Kosmologie: Ein Blick in die Jugend unserer Galaxis
Wie entstehen Galaxien wie unser Milchstraßensystem? Sie wachsen, indem sie mit anderen Welteninseln aus ihrem Umfeld verschmelzen und dabei ihre Masse und damit die Anzahl ihrer Sterne immer weiter vergrößern. Auch unser Milchstraßensystem, mit wissenschaftlichem Namen Galaxis genannt, machte da keine Ausnahme, als es sich vor etwa 12 bis 13 Milliarden Jahren bildete – also wenige hundert Millionen Jahre nach dem Urknall. Nun gelang es Khyati Malhan und Hans-Walter Rix, zwei Forschern vom Max-Planck-Institut für Astronomie in Heidelberg, zwei der frühesten dieser Verschmelzungen aufzuspüren. Sie gaben den Sternpopulationen, die insgesamt rund sechs Millionen Sterne umfassen, die Namen Shiva und Shakti.
Auf die Spur von Shiva und Shakti kamen die beiden Wissenschaftler, indem sie Daten des europäischen Astrometriesatelliten Gaia und der Himmelsdurchmusterung SDSS (Sloan Digital Sky Survey) heranzogen. Auf den ersten Blick ist es sehr erstaunlich, dass sich noch Spuren von Galaxienverschmelzungen kurz nach dem Urknall finden lassen, denn auch die Sternpopulationen und die in den Welteninseln mitgeführten Ansammlungen von Gas und Staub vermischten sich in der wachsenden Galaxie. Allerdings behalten die daran beteiligten Sterne einige grundlegende Eigenschaften bei, die ihre Erkennung ermöglichen. Sie gehen auf die Bewegungen und Richtungen der mit dem Milchstraßensystem verschmelzenden Welteninseln zurück.
Die Sterne aus den beiden frühen Galaxien weisen jeweils charakteristische Werte für ihren Drehimpuls und ihre Bewegungsenergie auf. Diese bleiben auch bestehen, wenn sie sich im Schwerefeld unserer Galaxis bewegen. Mit Hilfe des riesigen Datensatzes des Weltraumteleskops Gaia lassen sich aus dessen Sternkatalog mit etwa anderthalb Milliarden Einträgen größere Gruppen von Sternen durch aufwändige Datenfilterung erkennen.
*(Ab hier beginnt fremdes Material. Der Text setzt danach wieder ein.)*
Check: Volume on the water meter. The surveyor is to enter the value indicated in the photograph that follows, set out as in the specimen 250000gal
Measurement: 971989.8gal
Sie weisen dann jeweils die gleichen ungewöhnlichen Werte für Bewegungsenergie und Drehimpuls auf, mit denen sie sich von der Hauptmenge der Sterne in unserem Milchstraßensystem unterscheiden.
Einen weiteren Hinweis liefert der chemische Fingerabdruck, besonders der Gehalt an Elementen, die schwerer als Wasserstoff und Helium sind und in der Astrophysik vereinfachend als Metalle bezeichnet werden. Dieser Gehalt wird »Metallizität« genannt. Wer auf der Suche nach Vorgängen ist, die sich in der Jugend unseres Universums und damit auch des Milchstraßensystems abgespielt haben, muss nach sehr alten Sternen Ausschau halten. Sie zeichnen sich durch eine niedrige Metallizität aus, also einen geringen Anteil an schweren Elementen, und werden als metallarm bezeichnet. Unsere Sonne dagegen, die »erst« vor rund 4,5 Milliarden Jahren entstand, ist sehr metallreich.
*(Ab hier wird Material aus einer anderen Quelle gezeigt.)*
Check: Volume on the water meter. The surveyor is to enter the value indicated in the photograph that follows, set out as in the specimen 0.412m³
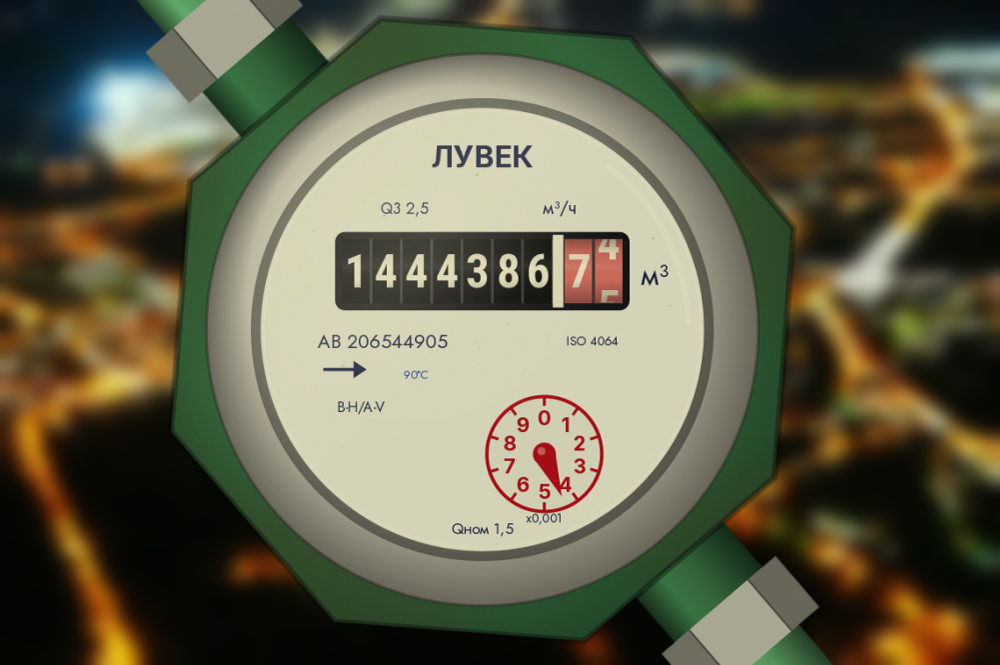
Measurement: 1444386.744m³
Um dies herauszufinden, verglichen Malhan und Rix die aus den Gaia-Daten selektierten Sterne mit den detaillierten spektroskopischen Daten der SDSS-Himmelsdurchmusterung, um ihre chemische Zusammensetzung zu bestimmen. Bei der Auswertung stachen dann zwei größere Gruppen mit insgesamt sechs Millionen Mitgliedern hervor, die jeweils ähnliche Werte für Zusammensetzung, Bewegungsenergie und Drehimpuls aufwiesen. Erstautor Malhan taufte sie Shakti und Shiva. Shiva ist eine der Hauptgottheiten des Hinduismus und Shakti eine weibliche kosmische Kraft, die oft als Gefährtin Shivas dargestellt wird.